X_train_prediction = model.predict(X_train)
training_data_accuracy = accuracy_score(Y_train, X_train_prediction)
print('Accuracy score of training data : ', training_data_accuracy)
# accuracy score on testing data
X_test_prediction = model.predict(X_test)
test_data_accuracy = accuracy_score(Y_test, X_test_prediction)
print('Accuracy score of test data : ', test_data_accuracy)
let us now evaluate the model by passing new data points.
input_data = (119.99200,157.30200,74.99700,0.00784,0.00007,0.00370,0.00554,0.01109,0.04374,0.42600,0.02182,0.03130,0.02971,0.06545,0.02211,21.03300,0.414783,0.815285,-4.813031,0.266482,2.301442,0.284654)

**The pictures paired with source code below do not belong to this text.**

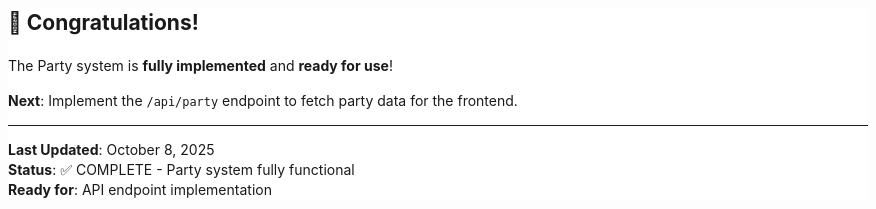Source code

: 
## **🎉 Congratulations!**

The Party system is **fully implemented** and **ready for use**!

**Next**: Implement the `/api/party` endpoint to fetch party data for the frontend.

---

**Last Updated**: October 8, 2025  
**Status**: ✅ COMPLETE - Party system fully functional  
**Ready for**: API endpoint implementation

# changing input data to a numpy array
input_data_as_numpy_array = np.asarray(input_data)
# reshape the numpy array
input_data_reshaped = input_data_as_numpy_array.reshape(1,-1)
# standardize the data
std_data = scaler.transform(input_data_reshaped)
prediction = model.predict(std_data)
print(prediction)
if (prediction[0] == 0):
print("The Person does not have Parkinsons Disease")
else:
print("The Person has Parkinsons")
Citation:
'Exploiting Nonlinear Recurrence and Fractal Scaling Properties for Voice Disorder Detection',
Little MA, McSharry PE, Roberts SJ, Costello DAE, Moroz IM.
BioMedical Engineering OnLine 2007, 6:23 (26 June 2007).